• Directions
In the data below, which lines hold "CIRCLE"? Copy every one.
### Data for review
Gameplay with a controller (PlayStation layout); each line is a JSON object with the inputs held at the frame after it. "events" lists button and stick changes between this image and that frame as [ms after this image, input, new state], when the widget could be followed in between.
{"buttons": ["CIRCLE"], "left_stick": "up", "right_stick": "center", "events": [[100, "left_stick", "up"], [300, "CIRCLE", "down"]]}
######
### Data for review
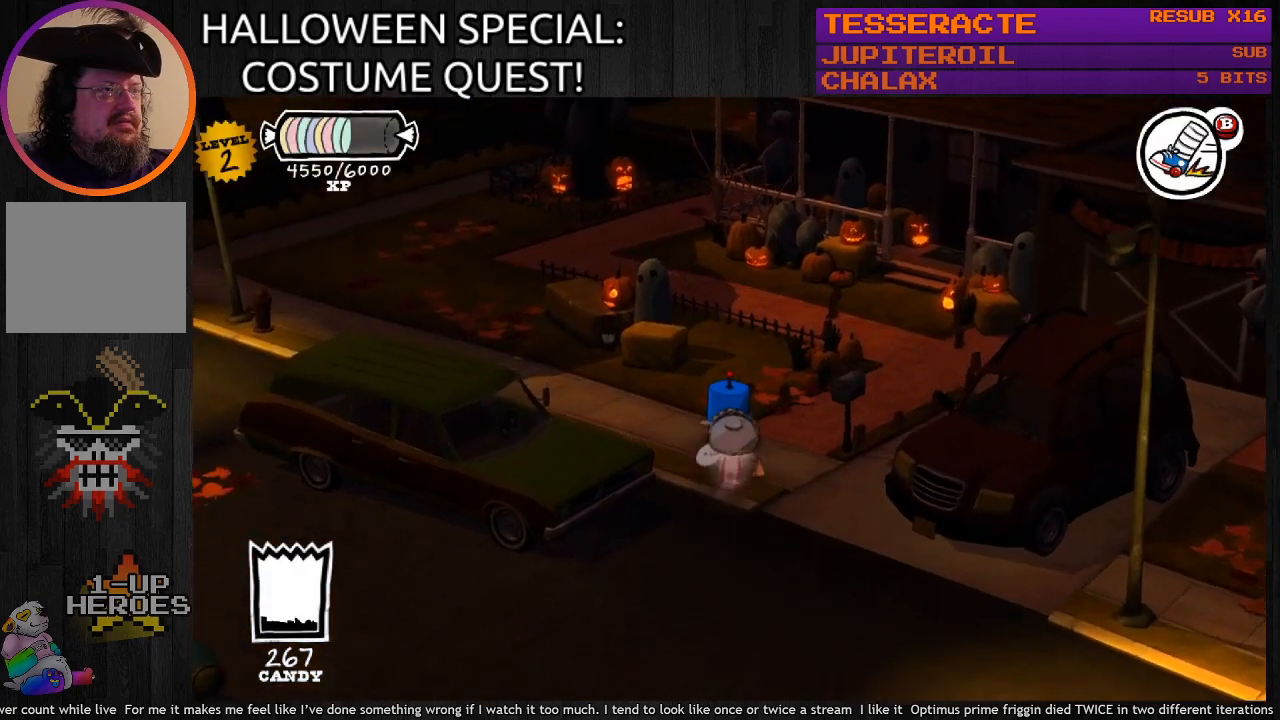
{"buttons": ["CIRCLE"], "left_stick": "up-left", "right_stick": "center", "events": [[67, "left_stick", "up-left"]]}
######
• Answer to this task
{"buttons": ["CIRCLE"], "left_stick": "up", "right_stick": "center", "events": [[100, "left_stick", "up"], [300, "CIRCLE", "down"]]}
{"buttons": ["CIRCLE"], "left_stick": "up-left", "right_stick": "center", "events": [[67, "left_stick", "up-left"]]}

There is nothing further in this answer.